• _WRITTEN TASK_: Please reproduce the listing from the line with "How many slices are in this pie chart?" to the line with "What is the approximate value at 2021-09-21?", replacing "value" with "figure" and leaving everything else unchanged. Omit the pictures from your answer.

• _DATA SHOWN_:

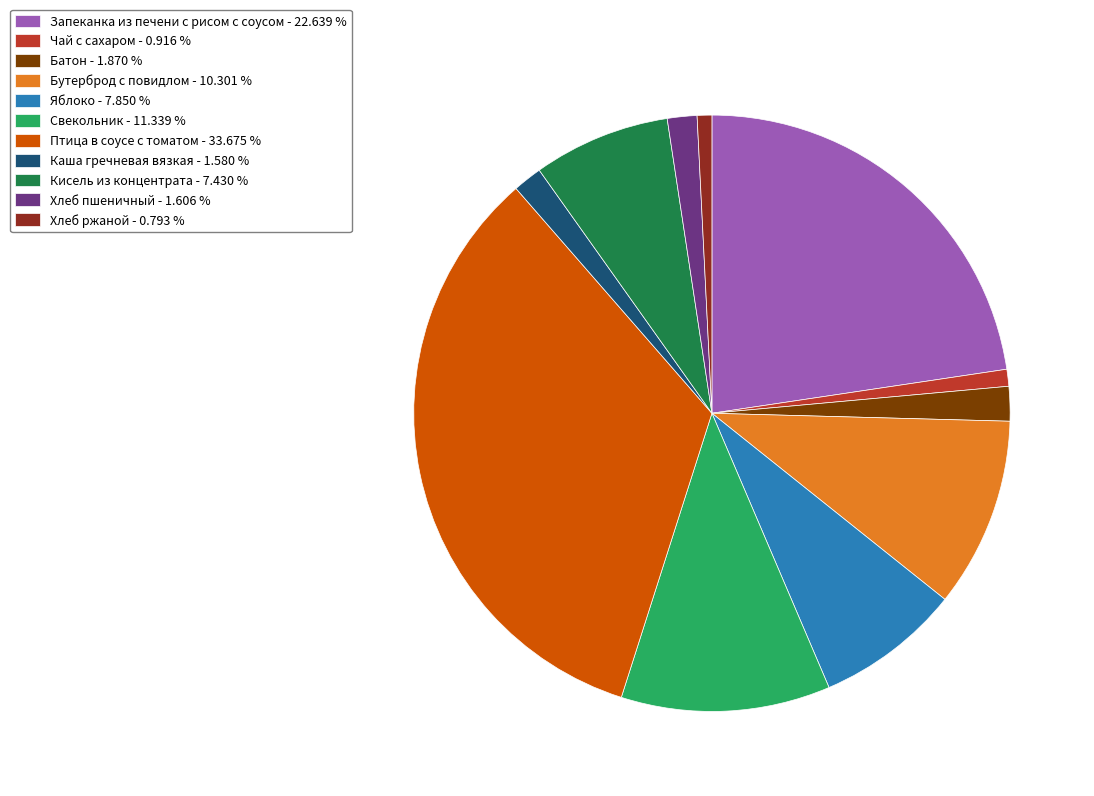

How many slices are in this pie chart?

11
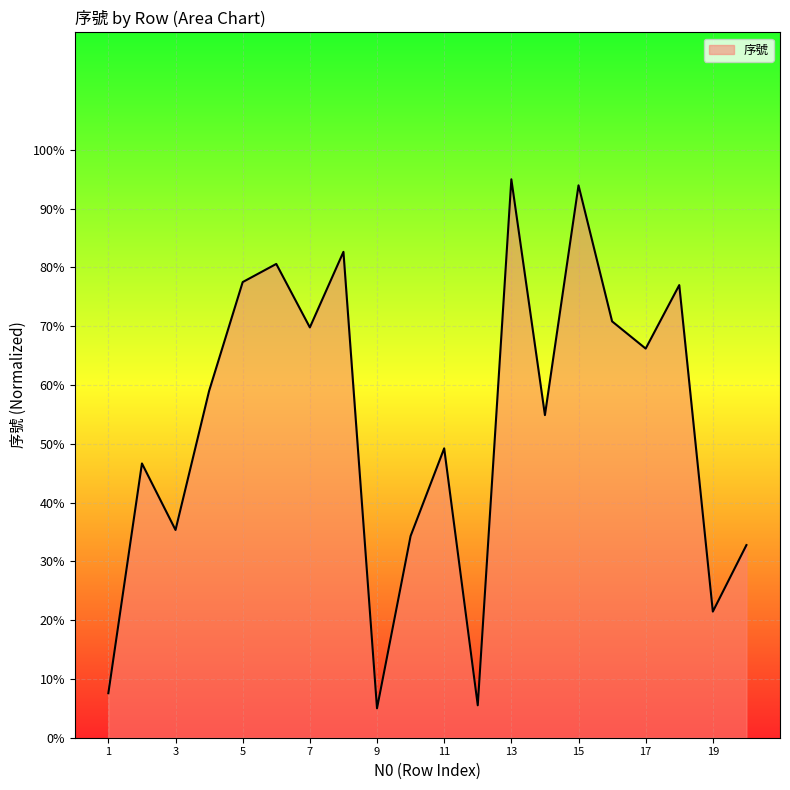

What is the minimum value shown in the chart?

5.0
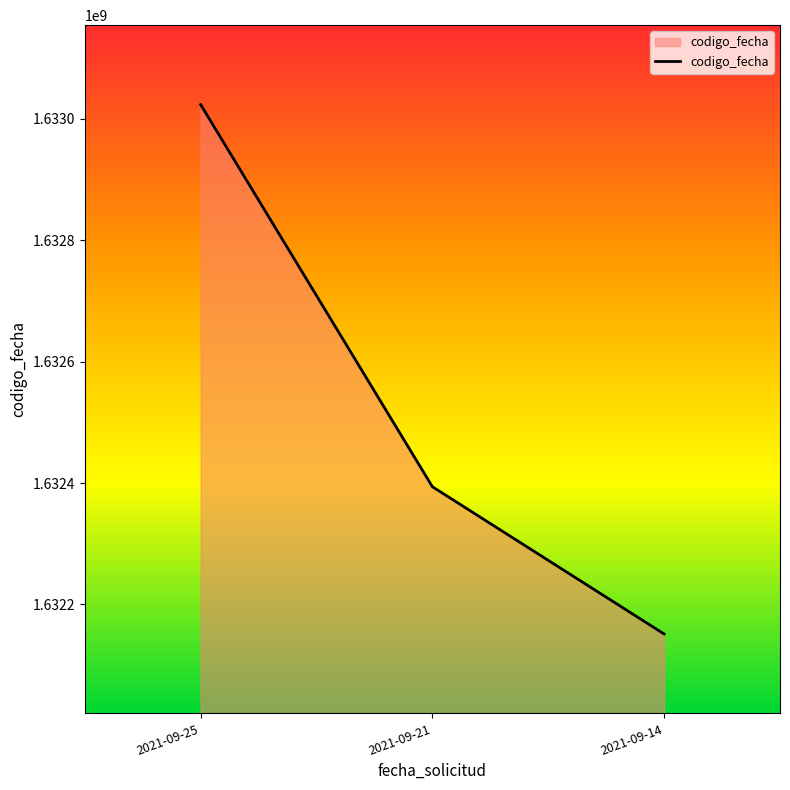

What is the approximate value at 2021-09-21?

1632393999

--

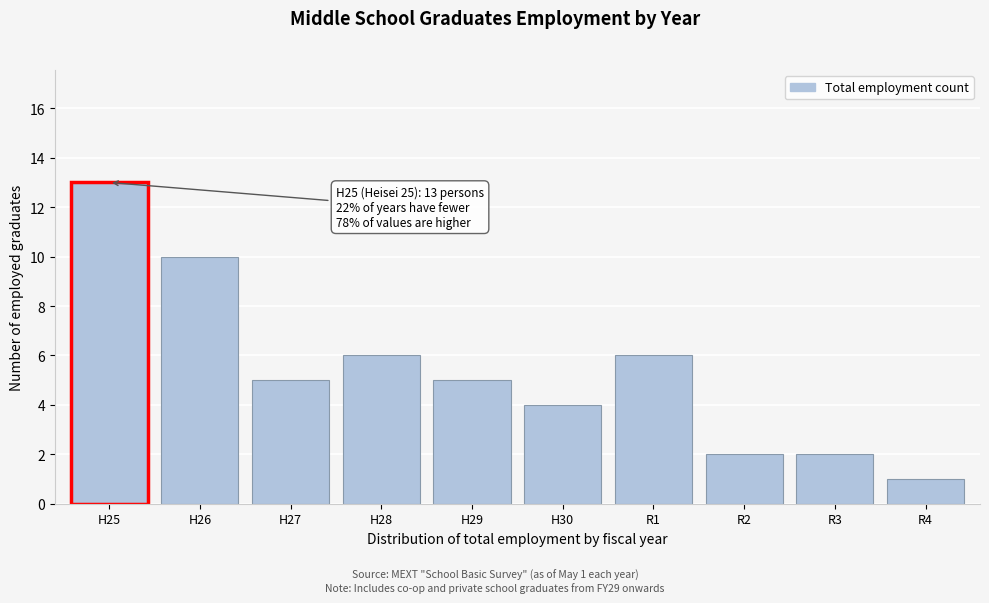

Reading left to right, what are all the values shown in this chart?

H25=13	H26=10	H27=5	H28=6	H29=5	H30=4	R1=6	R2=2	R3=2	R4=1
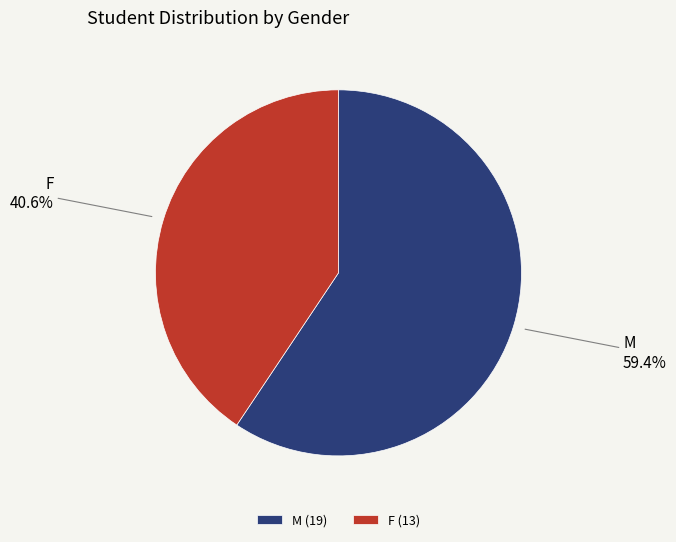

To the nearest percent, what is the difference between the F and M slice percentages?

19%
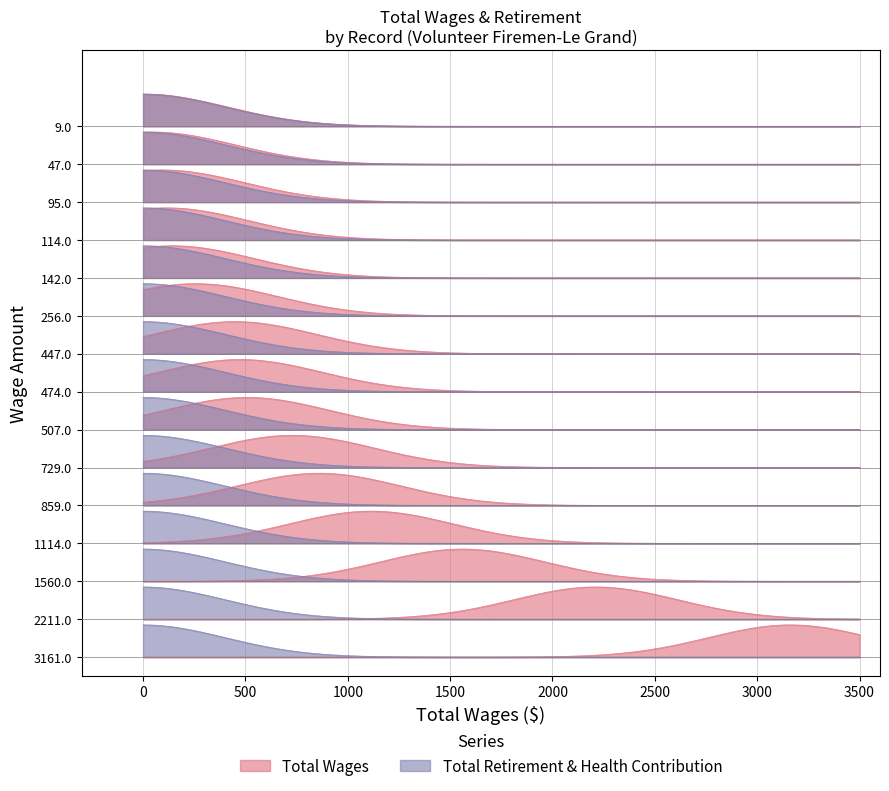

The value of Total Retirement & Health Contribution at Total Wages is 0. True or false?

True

• _TASK RESULT_:
How many slices are in this pie chart?

11

What is the minimum figure shown in the chart?

5.0

What is the approximate figure at 2021-09-21?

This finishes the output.